By: Kenneth Anspach
Section 301(a) of the Clean Water Act (“CWA”), 33 U.S.C. § 1311(a), prohibits “the discharge of any pollutant by any person” without a National Pollution Discharge Elimination System (“NPDES”) permit. The term “discharge of any pollutant” is defined, in pertinent part, as, “any addition of any pollutant to navigable waters from any point source.” CWA, § 502(12), 33 U.S.C. § 1362(12). Thus, the CWA provides an expansive prohibition of pollution. However, the courts interpreting this prohibition have struggled with what constitutes the “addition of any pollutant.” In particular, does water containing pollutants flowing from one location to another within the same or contiguous bodies of water constitute the “addition of any pollutant?” As set forth below, this question was answered by the U.S. Supreme Court on January 8, 2013 in Los Angeles County Flood Control District v. Natural Resources Defense Council, Inc. (“Los Angeles County Flood Control District”) 133 S. Ct. 710, 184 L. Ed. 2d 547 (2013).

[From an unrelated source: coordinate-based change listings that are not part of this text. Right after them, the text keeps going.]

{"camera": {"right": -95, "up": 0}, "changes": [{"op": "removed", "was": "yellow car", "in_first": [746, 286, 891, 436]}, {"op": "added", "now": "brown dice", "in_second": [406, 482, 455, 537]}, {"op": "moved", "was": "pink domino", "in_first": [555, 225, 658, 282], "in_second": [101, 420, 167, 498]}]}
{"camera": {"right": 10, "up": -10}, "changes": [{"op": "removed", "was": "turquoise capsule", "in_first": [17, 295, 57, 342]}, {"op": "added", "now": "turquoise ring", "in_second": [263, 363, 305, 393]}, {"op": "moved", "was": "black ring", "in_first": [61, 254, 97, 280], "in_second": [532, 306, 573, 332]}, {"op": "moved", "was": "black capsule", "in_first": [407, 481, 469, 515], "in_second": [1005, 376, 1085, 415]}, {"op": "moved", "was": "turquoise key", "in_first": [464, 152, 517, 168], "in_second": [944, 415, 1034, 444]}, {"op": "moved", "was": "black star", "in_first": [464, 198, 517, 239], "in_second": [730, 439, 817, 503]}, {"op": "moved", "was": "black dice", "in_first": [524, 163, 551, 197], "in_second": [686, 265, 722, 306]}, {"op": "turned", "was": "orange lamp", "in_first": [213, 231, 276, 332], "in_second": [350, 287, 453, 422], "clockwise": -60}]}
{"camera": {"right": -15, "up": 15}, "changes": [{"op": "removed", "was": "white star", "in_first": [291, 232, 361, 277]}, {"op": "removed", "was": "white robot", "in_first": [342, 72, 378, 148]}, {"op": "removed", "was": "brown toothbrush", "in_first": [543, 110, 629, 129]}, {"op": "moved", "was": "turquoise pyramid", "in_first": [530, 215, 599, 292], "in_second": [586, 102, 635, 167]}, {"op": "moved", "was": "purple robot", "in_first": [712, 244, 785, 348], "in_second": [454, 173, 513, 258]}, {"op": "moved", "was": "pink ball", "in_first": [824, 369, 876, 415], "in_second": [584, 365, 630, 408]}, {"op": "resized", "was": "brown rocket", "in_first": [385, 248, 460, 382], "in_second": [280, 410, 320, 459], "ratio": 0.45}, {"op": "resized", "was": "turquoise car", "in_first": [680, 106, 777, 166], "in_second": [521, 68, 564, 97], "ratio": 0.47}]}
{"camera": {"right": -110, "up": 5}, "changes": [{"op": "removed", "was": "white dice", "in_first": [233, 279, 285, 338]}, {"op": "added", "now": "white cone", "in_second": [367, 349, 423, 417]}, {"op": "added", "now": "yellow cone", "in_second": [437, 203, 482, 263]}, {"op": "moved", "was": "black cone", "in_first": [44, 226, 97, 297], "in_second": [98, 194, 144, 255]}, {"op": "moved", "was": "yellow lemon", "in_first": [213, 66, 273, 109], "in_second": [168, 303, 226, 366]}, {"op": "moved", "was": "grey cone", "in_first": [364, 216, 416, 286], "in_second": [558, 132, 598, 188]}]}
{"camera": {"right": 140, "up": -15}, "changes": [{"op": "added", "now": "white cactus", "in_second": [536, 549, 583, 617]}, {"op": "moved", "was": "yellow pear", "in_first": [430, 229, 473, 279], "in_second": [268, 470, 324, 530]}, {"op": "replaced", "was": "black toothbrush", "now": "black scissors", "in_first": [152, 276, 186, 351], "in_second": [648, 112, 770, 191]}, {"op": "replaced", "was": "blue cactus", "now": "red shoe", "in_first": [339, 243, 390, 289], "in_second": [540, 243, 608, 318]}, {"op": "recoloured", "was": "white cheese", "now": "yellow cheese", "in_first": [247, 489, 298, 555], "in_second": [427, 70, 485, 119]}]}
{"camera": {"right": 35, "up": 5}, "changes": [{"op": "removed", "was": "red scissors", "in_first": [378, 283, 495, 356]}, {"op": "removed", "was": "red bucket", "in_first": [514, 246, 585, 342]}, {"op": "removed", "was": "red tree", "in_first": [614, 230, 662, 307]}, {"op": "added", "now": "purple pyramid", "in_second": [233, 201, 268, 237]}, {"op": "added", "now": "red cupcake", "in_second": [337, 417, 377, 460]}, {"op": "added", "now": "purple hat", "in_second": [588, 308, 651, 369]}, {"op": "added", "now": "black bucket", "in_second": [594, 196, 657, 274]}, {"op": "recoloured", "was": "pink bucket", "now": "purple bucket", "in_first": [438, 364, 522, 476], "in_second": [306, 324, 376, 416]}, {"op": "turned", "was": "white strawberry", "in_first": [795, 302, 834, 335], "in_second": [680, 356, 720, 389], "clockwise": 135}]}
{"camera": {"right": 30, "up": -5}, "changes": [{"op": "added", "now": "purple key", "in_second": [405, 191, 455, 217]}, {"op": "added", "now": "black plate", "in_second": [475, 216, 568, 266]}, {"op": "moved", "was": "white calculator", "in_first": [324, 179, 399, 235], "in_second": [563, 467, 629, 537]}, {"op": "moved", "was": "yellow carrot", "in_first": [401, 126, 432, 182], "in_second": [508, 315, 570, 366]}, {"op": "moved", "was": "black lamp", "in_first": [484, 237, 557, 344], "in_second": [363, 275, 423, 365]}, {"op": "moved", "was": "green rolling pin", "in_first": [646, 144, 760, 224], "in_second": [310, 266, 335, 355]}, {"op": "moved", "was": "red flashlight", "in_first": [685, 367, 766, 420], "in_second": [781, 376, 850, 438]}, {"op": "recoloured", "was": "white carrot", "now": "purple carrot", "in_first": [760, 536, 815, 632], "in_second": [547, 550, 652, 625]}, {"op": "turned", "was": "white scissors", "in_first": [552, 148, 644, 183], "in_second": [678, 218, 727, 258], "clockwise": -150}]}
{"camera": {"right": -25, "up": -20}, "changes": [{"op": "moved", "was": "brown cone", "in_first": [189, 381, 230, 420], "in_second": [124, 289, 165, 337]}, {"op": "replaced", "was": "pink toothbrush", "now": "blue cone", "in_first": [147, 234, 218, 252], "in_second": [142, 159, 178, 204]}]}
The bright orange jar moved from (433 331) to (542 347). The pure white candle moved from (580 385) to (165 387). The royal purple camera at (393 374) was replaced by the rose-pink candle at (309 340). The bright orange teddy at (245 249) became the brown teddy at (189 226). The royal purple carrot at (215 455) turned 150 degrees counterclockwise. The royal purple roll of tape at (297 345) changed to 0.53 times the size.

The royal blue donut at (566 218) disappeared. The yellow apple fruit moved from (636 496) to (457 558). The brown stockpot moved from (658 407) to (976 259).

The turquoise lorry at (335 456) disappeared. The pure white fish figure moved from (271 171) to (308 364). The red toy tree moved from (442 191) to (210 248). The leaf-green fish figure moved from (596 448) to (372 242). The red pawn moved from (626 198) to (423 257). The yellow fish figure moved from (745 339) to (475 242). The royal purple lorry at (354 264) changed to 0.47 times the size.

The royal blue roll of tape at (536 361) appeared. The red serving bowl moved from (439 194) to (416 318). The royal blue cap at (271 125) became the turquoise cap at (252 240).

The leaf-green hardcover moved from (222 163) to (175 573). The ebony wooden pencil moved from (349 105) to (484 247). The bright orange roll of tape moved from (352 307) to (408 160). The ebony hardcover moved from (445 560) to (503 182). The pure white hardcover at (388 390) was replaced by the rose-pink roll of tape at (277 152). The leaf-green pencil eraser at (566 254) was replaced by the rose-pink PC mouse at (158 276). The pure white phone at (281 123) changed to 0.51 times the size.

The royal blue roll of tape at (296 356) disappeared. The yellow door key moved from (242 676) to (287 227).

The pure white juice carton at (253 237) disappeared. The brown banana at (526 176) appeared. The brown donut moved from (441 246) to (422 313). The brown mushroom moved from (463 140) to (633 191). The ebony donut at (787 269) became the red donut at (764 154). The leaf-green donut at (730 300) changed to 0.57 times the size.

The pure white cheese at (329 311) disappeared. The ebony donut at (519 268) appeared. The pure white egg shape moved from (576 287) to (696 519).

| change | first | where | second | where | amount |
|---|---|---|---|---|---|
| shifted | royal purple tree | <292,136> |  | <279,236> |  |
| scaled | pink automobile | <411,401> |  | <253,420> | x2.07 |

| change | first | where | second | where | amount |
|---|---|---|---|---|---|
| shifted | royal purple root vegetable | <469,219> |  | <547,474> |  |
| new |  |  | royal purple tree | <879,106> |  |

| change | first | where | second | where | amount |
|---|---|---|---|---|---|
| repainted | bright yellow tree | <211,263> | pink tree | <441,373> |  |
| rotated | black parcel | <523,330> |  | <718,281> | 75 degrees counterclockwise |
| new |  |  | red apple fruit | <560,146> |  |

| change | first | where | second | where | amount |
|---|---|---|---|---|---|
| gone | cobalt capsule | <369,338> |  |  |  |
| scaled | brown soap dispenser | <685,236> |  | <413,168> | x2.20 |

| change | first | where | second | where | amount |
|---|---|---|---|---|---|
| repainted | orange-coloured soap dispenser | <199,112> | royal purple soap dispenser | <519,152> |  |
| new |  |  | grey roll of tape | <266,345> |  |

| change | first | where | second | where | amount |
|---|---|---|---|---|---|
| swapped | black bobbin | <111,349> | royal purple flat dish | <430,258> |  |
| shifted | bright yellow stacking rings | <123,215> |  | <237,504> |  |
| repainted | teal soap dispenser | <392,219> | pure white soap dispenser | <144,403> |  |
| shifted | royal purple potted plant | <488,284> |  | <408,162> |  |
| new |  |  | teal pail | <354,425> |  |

An examination of the language of the CWA and a history of the case law construing that language points the way to the Court’s decision in Los Angeles County Flood Control District. The CWA does not define “addition,” although it does define the term “point source” to mean “any discernible, confined and discrete conveyance, including but not limited to any pipe, ditch, channel, tunnel, conduit, well, discrete fissure, container, rolling stock, concentrated animal feeding operation, or vessel or other floating craft, from which pollutants are or may be discharged” excluding “agricultural storm water discharges and return flows from irrigated agriculture.” CWA, § 502(14), 33 U.S.C. § 1362(14). Pollutant, in turn, is defined as “dredged spoil, solid waste, incinerator residue, sewage, garbage, sewage sludge, munitions, chemical waste, biological materials, radioactive materials, heat, wrecked or discarded equipment, rock, sand, cellar dirt and industrial, municipal, and agricultural waste discharged into water.” CWA, § 502(6), 33 U.S.C. § 1362(6). Section 301(a), therefore, only applies to an “addition” of pollutants from a discernible, confined and discrete conveyance, i.e., a “point source,” into navigable waters.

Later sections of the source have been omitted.